Work instructions:
(1) According to the article on children's screen time and heart disease, how many years of science did the American Heart Association expert panel review?
(2) Continue the article on children's screen time and heart disease, starting after its final sentence.

Text excerpt:
Parents, there’s yet another reason to limit screen time for your kids: It could contribute to future heart disease.
“Screen time is associated with being overweight and obese which is associated with high cholesterol and high blood pressure,” said pediatric cardiologist Dr. Stephen Daniels, a spokesman for the American Heart Association. “Once those risk factors, such as obesity, are in play in childhood, they tend to continue into adulthood.”
Dr. David Hill, chairman of the Council on Communication and Media for the American Academy of Pediatrics, agreed: “Heart health starts during childhood, so I think it’s very appropriate that the American Heart Association looks at every issue that can contribute to heart disease.”
A panel of American Heart Association experts reviewed 20 years of science on the relationship between cardiovascular disease, stroke and self-reported screen time by children and teens. They found that while TV viewing is down, the use of mobile screens is up, resulting in an overall net increase.
Today, kids age 8 to 18 are estimated to spend more than seven a hours a day on smartphones, tablets, video games and other screen-based recreational devices, including television.
While time spent being a sedentary TV couch potato might be down, the use of other types of more portable screens doesn’t seem to be increasing activity among youth, the expert panel said.
“Passive viewing is still children’s number one activity,” Hill said. “Whether it’s a video game, or laptop or desktop computer, children are still sitting.”
Since sedentary behavior is linked to obesity risk, and obesity is linked to heart disease, it doesn’t take a detective to figure out the connection.
“There are strong data that relate childhood TV time to obesity in children,” said Hill, adding that it appears to be related to advertising of unhealthy foods and the likelihood that a child will snack while watching television.
“There are real concerns that screens influence eating behaviors, possibly because children ‘tune out’ and don’t notice when they are full when eating in front of a screen,” Tracie Barnett, a researcher at the INRS-Institut Armand Frappier and Sainte-Justine University Hospital Research Center in Montreal, said in a statement.

Page-level text extractions
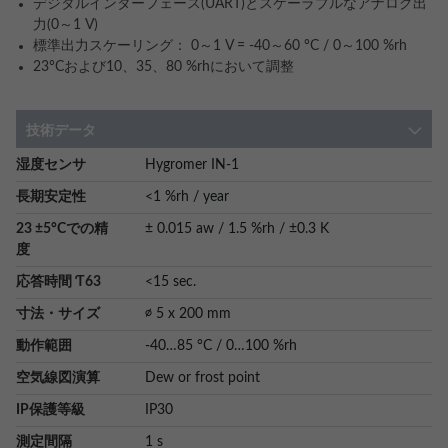
デジタルインターフェース(UART)とスケーラブルなアナログ出
力(0～1 V)
標準出力スケーリング： 0～1 V = -40～60 °C / 0～100 %rh
23°Cおよび10、35、80 %rhにおいて調整
技術データ
More
湿度センサ
Hygromer IN-1
Information
長期安定性
<1 %rh / year
23 ±5°Cでの精
± 0.015 aw / 1.5 %rh / ±0.3 K
度
応答時間 Ƭ63
<15 sec.
寸法・サイズ
∅ 5 x 200 mm
動作範囲
-40…85 °C / 0…100 %rh
空気線図演算
Dew or frost point
IP保護等級
IP30
測定間隔
1 s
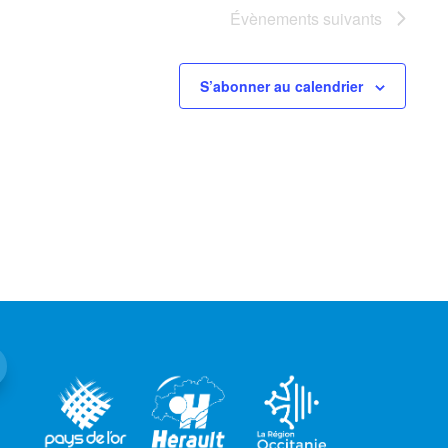
Évènements
suivants
S’abonner au calendrier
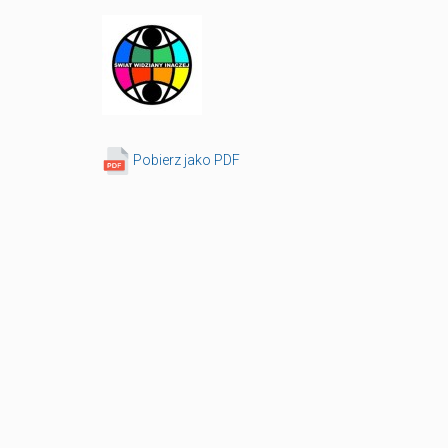
Pobierz jako PDF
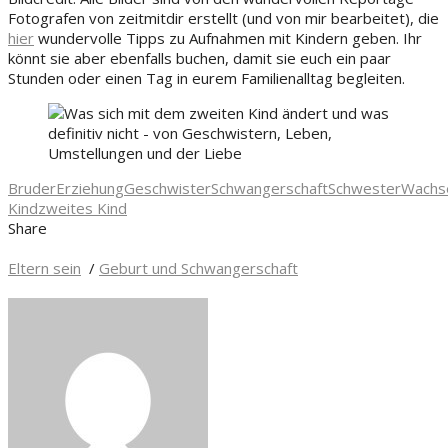
Fotografen von zeitmitdir erstellt (und von mir bearbeitet), die
hier
wundervolle Tipps zu Aufnahmen mit Kindern geben. Ihr
könnt sie aber ebenfalls buchen, damit sie euch ein paar
Stunden oder einen Tag in eurem Familienalltag begleiten.
Bruder
Erziehung
Geschwister
Schwangerschaft
Schwester
Wachs
Kind
zweites Kind
Share
Eltern sein
/
Geburt und Schwangerschaft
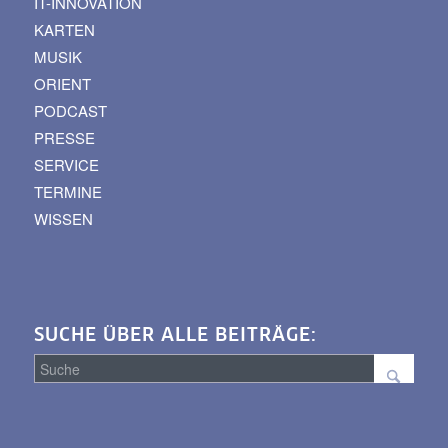
IT-INNOVATION
KARTEN
MUSIK
ORIENT
PODCAST
PRESSE
SERVICE
TERMINE
WISSEN
SUCHE ÜBER ALLE BEITRÄGE:
Suche
über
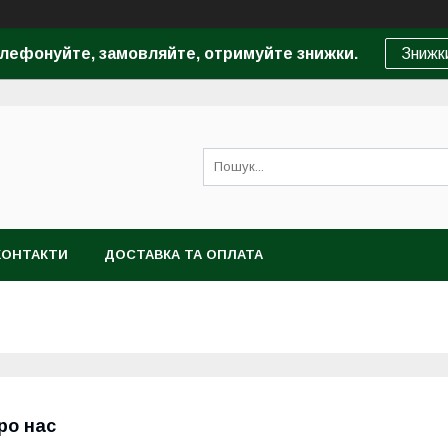
лефонуйте, замовляйте, отримуйте
знижки.
Знижк
КОНТАКТИ
ДОСТАВКА ТА ОПЛАТА
ро нас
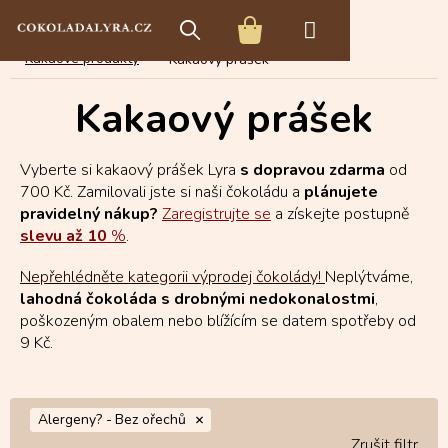
Přejít
E-shop s čokoládou
Čokoládové speciality
na
NÁKUPNÍ
obsah
Kakaové produkty
Kakaový prášek
KOŠÍK
Kakaový prášek
Vyberte si kakaový prášek Lyra
s dopravou zdarma
od
700 Kč. Zamilovali jste si naši čokoládu a
plánujete
pravidelný nákup?
Zaregistrujte se
a získejte postupně
slevu až 10
%
.
Nepřehlédněte kategorii výprodej čokolády!
Neplýtváme,
lahodná čokoláda s drobnými nedokonalostmi
,
poškozeným obalem nebo blížícím se datem spotřeby od
9 Kč.
Alergeny? -
Bez ořechů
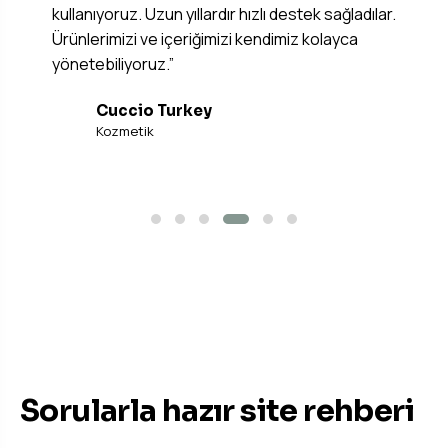
kullanıyoruz. Uzun yıllardır hızlı destek sağladılar.
Ürünlerimizi ve içeriğimizi kendimiz kolayca
yönetebiliyoruz.”
Cuccio Turkey
C
Kozmetik
BILMENIZ GEREKENLER
Sorularla hazır site rehberi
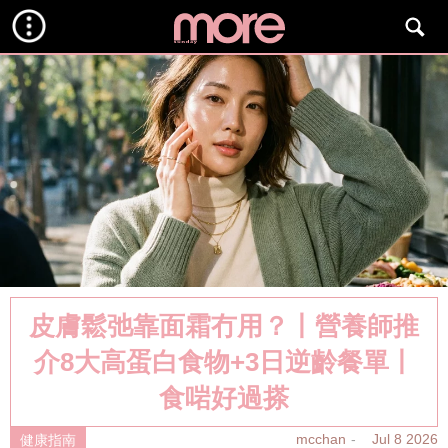
皮膚鬆弛靠面霜冇用？丨營養師推
介8大高蛋白食物+3日逆齡餐單丨
食啱好過搽
mcchan
Jul 8 2026
健康指南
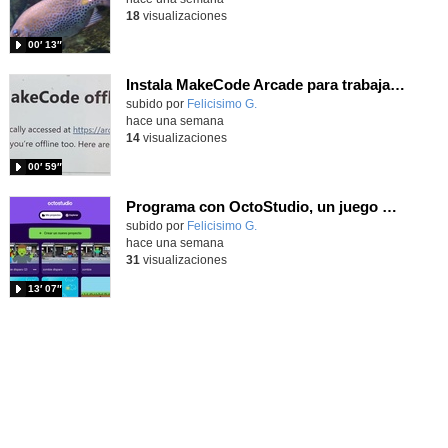
18
visualizaciones
00′ 13″
Instala MakeCode Arcade para trabajar offline en tu tablet, ordenador, Chromebook
Contenido educativo.
subido por
Felicisimo G.
-
hace una semana
14
visualizaciones
00′ 59″
Programa con OctoStudio, un juego de disparos contra Zombies con un cargador basado en el House of the dead
Contenido educativo.
subido por
Felicisimo G.
-
hace una semana
31
visualizaciones
13′ 07″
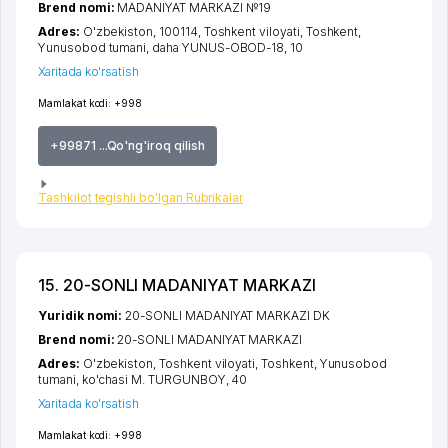
Brend nomi:
MADANIYAT MARKAZI №19
Adres:
O'zbekiston, 100114,
Toshkent viloyati
,
Toshkent
,
Yunusobod tumani
,
daha YUNUS-OBOD-18
, 10
Xaritada ko'rsatish
Mamlakat kodi:
+998
+99871 ...Qo'ng'iroq qilish
Tashkilot tegishli bo'lgan Rubrikalar
15. 20-SONLI MADANIYAT MARKAZI
Yuridik nomi:
20-SONLI MADANIYAT MARKAZI DK
Brend nomi:
20-SONLI MADANIYAT MARKAZI
Adres:
O'zbekiston,
Toshkent viloyati
,
Toshkent
,
Yunusobod
tumani
,
ko'chasi M. TURGUNBOY
, 40
Xaritada ko'rsatish
Mamlakat kodi:
+998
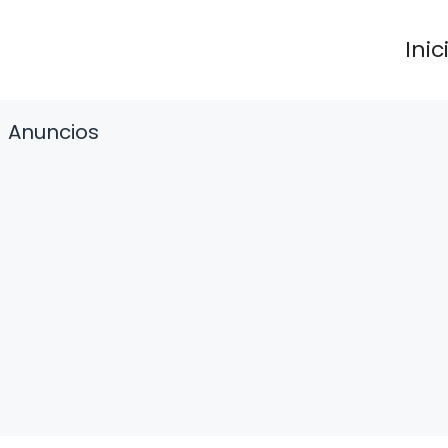
Inic
Anuncios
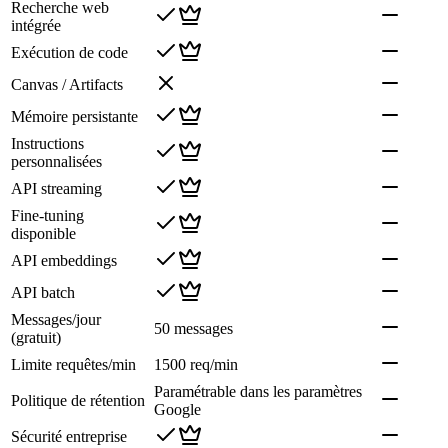
Recherche web
intégrée
Exécution de code
Canvas / Artifacts
Mémoire persistante
Instructions
personnalisées
API streaming
Fine-tuning
disponible
API embeddings
API batch
Messages/jour
50 messages
(gratuit)
Limite requêtes/min
1500 req/min
Paramétrable dans les paramètres
Politique de rétention
Google
Sécurité entreprise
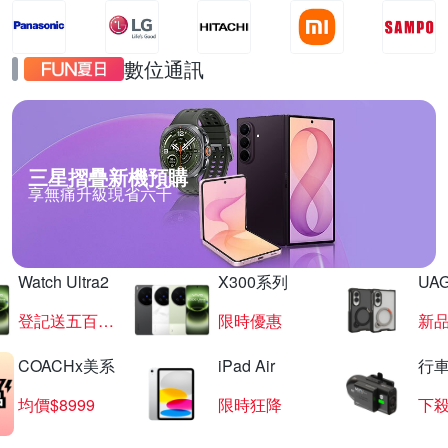
數位通訊
三星摺疊新機預購
享無痛升級現省六千
Watch Ultra2
X300系列
UAG
登記送五百超贈點
限時優惠
新
COACHx美系
iPad Air
行
均價$8999
限時狂降
下殺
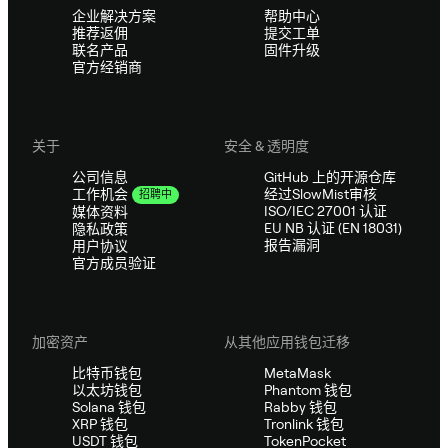
企业解决方案
帮助中心
推荐返佣
提交工单
联名产品
固件升级
官方经销商
关于
安全 & 透明度
公司信息
GitHub 上的开源仓库
经过SlowMist审核
工作机会
招聘中
ISO/IEC 27001 认证
媒体资料
EU NB 认证 (EN 18031)
隐私政策
报告漏洞
用户协议
官方成员验证
加密资产
从其他应用钱包迁移
比特币钱包
MetaMask
以太坊钱包
Phantom 钱包
Solana 钱包
Rabby 钱包
XRP 钱包
Tronlink 钱包
USDT 钱包
TokenPocket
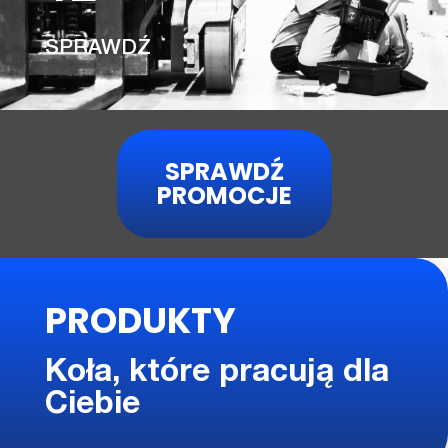
SPRAWDŹ
SPRAWDŹ
PROMOCJE
PRODUKTY
Koła, które pracują dla
Ciebie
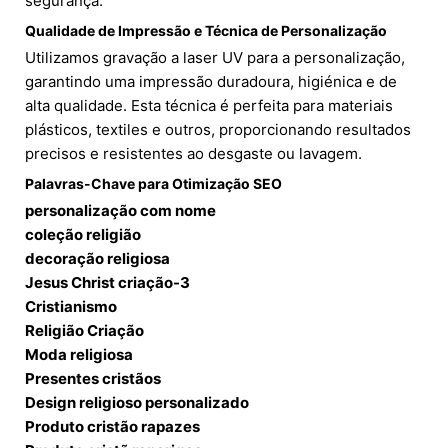
segurança.
Qualidade de Impressão e Técnica de Personalização
Utilizamos gravação a laser UV para a personalização,
garantindo uma impressão duradoura, higiénica e de
alta qualidade. Esta técnica é perfeita para materiais
plásticos, textiles e outros, proporcionando resultados
precisos e resistentes ao desgaste ou lavagem.
Palavras-Chave para Otimização SEO
personalização com nome
coleção religião
decoração religiosa
Jesus Christ criação-3
Cristianismo
Religião Criação
Moda religiosa
Presentes cristãos
Design religioso personalizado
Produto cristão rapazes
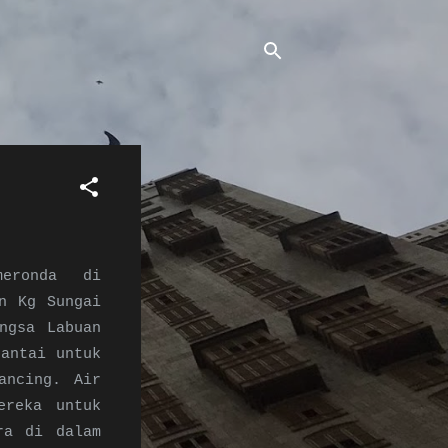
 meronda di
n Kg Sungai
ngsa Labuan
pantai untuk
ancing. Air
ereka untuk
ra di dalam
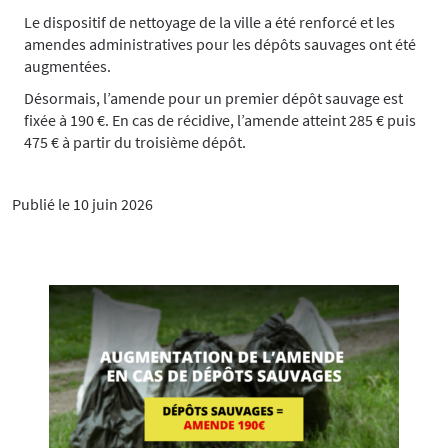
Le dispositif de nettoyage de la ville a été renforcé et les
amendes administratives pour les dépôts sauvages ont été
augmentées.
Désormais, l’amende pour un premier dépôt sauvage est
fixée à 190 €. En cas de récidive, l’amende atteint 285 € puis
475 € à partir du troisième dépôt.
Publié le 10 juin 2026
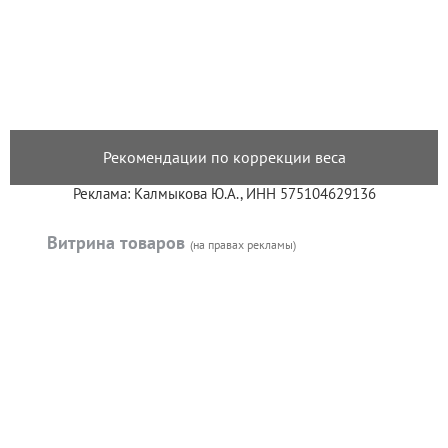
Рекомендации по коррекции веса
Реклама: Калмыкова Ю.А., ИНН 575104629136
Витрина товаров
(на правах рекламы)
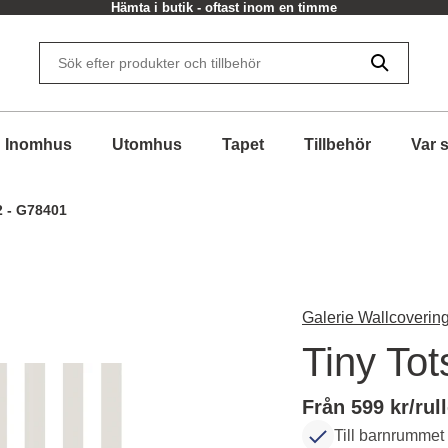
Hämta i butik - oftast inom en timme
Inomhus
Utomhus
Tapet
Tillbehör
Var 
2 - G78401
Galerie Wallcovering
Tiny To
Från 599 kr/rul
Till barnrummet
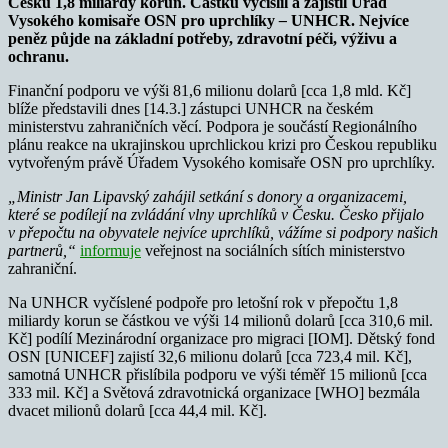
Česku 1,8 miliardy korun. Částku vyčíslil a zajistil Úřad
Vysokého komisaře OSN pro uprchlíky
–
UNHCR. Nejvíce
peněz půjde na základní potřeby, zdravotní péči, výživu a
ochranu.
Finanční podporu ve výši 81,6 milionu dolarů [cca 1,8 mld. Kč]
blíže představili dnes [14.3.] zástupci UNHCR na českém
ministerstvu zahraničních věcí. Podpora je součástí Regionálního
plánu reakce na ukrajinskou uprchlickou krizi pro Českou republiku
vytvořeným právě Úřadem Vysokého komisaře OSN pro uprchlíky.
„Ministr Jan Lipavský zahájil setkání s donory a organizacemi,
které se podílejí na zvládání vlny uprchlíků v Česku. Česko přijalo
v přepočtu na obyvatele nejvíce uprchlíků, vážíme si podpory našich
partnerů,“
informuje
veřejnost na sociálních sítích ministerstvo
zahraniční.
Na UNHCR vyčíslené podpoře pro letošní rok v přepočtu 1,8
miliardy korun se částkou ve výši 14 milionů dolarů [cca 310,6 mil.
Kč] podílí Mezinárodní organizace pro migraci [IOM]. Dětský fond
OSN [UNICEF] zajistí 32,6 milionu dolarů [cca 723,4 mil. Kč],
samotná UNHCR přislíbila podporu ve výši téměř 15 milionů [cca
333 mil. Kč] a Světová zdravotnická organizace [WHO] bezmála
dvacet milionů dolarů [cca 44,4 mil. Kč].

Numbered responses:
(1) 20 years.

(2)
“There is also evidence that screens are disrupting sleep quality, which can also increase the risk of obesity,” said Barnett, who led the American Heart Association writing group.
“Ideally, screen-based devices should not be in bedrooms,” Barnett added, “because some studies have found that having screen-based devices in the bedroom can affect sleep.”
So far, Hill added, research doesn’t show a connection between obesity and social media or gaming, perhaps because it is harder to snack while gaming. But research is having a tough time keeping up with technological advances, said Hill, and long-term research is needed.
The American Heart Association expert panel agreed, adding that little is known about the effects of long-term screen use on children’s health. Parents also need research-based advice, said the panel, on how to break the siren call of screens and improve childhood physical activity.
Current ideas to help parents include getting the whole family active, scheduling a physical activity each day, removing TV and mobile screen devices from the bedroom, and planning TV viewing in advance.
The American Academy of Pediatrics has an interactive tool to create a personalized media use plan for the family. And remember, not all technology is bad, experts said.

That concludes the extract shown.